23 August 2008

Aug 23

So I got good news from the endoscopy- no damage to my throat. It feels damaged- so I was surprised with that. He said there is no magic pill to take away my symptoms so I don't need to bop around changing Drs. Excuse me? Don't they make reflux meds so people will feel better??? Have someone sit on your chest and try to breath. I feel like that daily. I also hate burping all the time like I've just guzzled a soda. Or, how about getting clogged vocal chords every day that keep you clearing your throat all the time..... I sound frustrated, huh? ;-)

New video of Liam laughing. It's just so sweet to watch his face light up!







Irish eyes are smiling:

Smiles are contagious:

19 August 2008

Aug 19

Still no word from VT. I'm bummed. I was hoping we would have started by this week. Liams NICU Dr. called today to check on him.
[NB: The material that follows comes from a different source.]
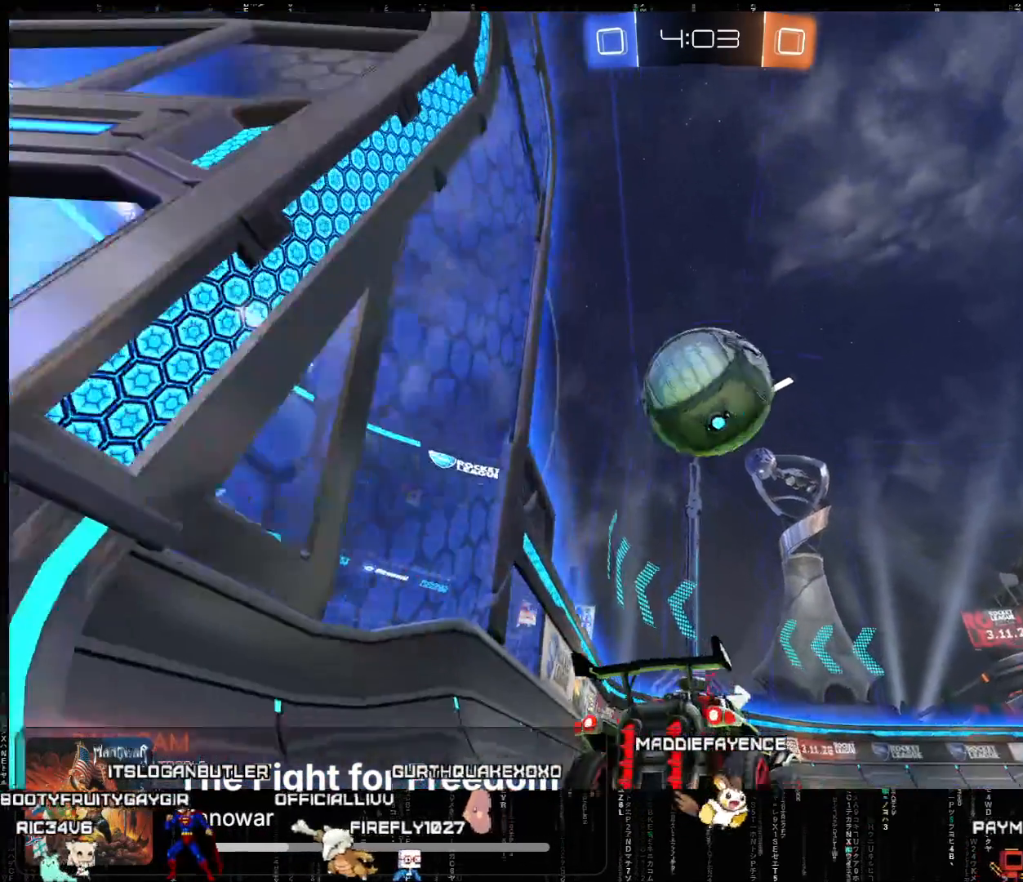
{"buttons": ["A", "R2"], "left_stick": "center", "events": [[67, "R2", "down"], [100, "left_stick", "right"], [217, "A", "down"], [233, "left_stick", "left"], [350, "left_stick", "center"]]}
We spent an hour and a half on the phone! How many Dr.'s do you know that would do that? She is a pretty special woman. Of course she asked all kinds of questions about Liam's development. Yes- he's behind.... But- we have faith that he will get there and that the Lord will give Liam everything he needs at the right times.

I would love for Liam to get his head up and keep it up. I am, unfortunately, getting tired of people thinking he is so small. He seems young because of his head control. And I now get irritated when people ask his age. I know- it's my own fault. They have no idea. I used to love telling people how old he was and seeing that look of surprise and then telling them how far he has come. Now I just want him to get his head up so I don't get the comments as much.

I have an endoscopy on Fri for my reflux. I don't mind the test. It's the results that make me nervous. My reflux is aweful and meds have not been able to get it under control in quite some time.... Praying for a good news.

16 August 2008

August 16

  • When a married man dies, his wife is called a widow.
  • When a married woman dies, her husband is called a widower.
  • When a childs parents die, the child is called an orphan.
  • BUT there are no words to describe when your child dies....

13 August 2008

August 13

Well, I found out that if I tickle Liams face while he is on his tummy he will lift his head beautifully. I can't wait to show Kathy (his PT) tomorrow! She's going to love it. Liam is doing better with head control. He is still wobbly but he doesn't drop his head like a lead balloon anymore. We ARE making improvements. I should be hearing from the VT soon and then we can get started on doing some of the therapy needed for his vision. I took Liam in for a check up and he was exactly 12 lbs. I was hoping for closer to 13 lbs. We decided to up his calories with formula to 30 Kcal per ounce. I still pump (it's been almost 9 months) so he does get some breast milk still. It's just that Liam can not handle much volume at all. He will throw it up. We are still stuck at right under 17 ounces a day. He does eat a bit better now which is a relief to my aching back. I can sit with him sometimes now and I don't have to walk fast all the time. Smetimes he latches well and will drink quickly. Usually when a therapist is watching! Ha!

Liam likes to babble these days. He sounds like he is saying real words. It's so cute to hear him talking. At least his head growth was doing well at this check up. He is still underweight and short. But he is getting there. He is finally getting into 3-6 month clothes!

02 August 2008

August 2

I am SO excited that it is finally August. Why? I love the humidity. No really- because Liam will start getting vision therapy at the end of this month. I feel like we are on borrowed time with his vision and because the therapist is off for the summer we are denying Liam opportunities that he needs at such a crucial time. I have bought more black and white toys and books in order to work his processing. It's frustrating to me to know that he can see but that he can't. And that I could help him but don't exactly know how. Liam finally had an improvement from one PT appnt to the next so that was AWESOME news for me. He his finally starting to use some of his muscles properly and we need to keep him going in that direction. He has a hard time trying to get his head up and centered. I know how much happier I will be when he can do that so I know he should be happier too.

I love Liams PT. She is so good with him. And she knows her stuff. She pushed him hard this week tho. He was fine with it until she decided he couldn't straighten his legs when he was mad. Well- that pissed him off and he went over the edge. I think she will back off a bit this next time!

Well- I had every intention of getting the kids "caught" up during the summer but , heck, that just isn't going to happen. What is "caught up" anyway? Look up unschooling and read the definition. That has become us. Am I bothered by that? Sometimes- but only when I compare. When I remind myself that we don't want to be like the gov't run system I can be at peace. But when Rylie compares herself and her skills to her peers she feels like she is behind at some things. But she doesn't see how far ahead she is in others. Does it matter that she doesn't know square roots, pi or the definition of Isosceles? When she needs to know it she will learn and if she doesn't need to she won't. That scares some people. Why? Because some insitition decided that a child should know something at a certain age. How blissfully ignorant they are of a childs natural curiosity, intelligence and desire to learn- especially when it isn't shoved into a time frame.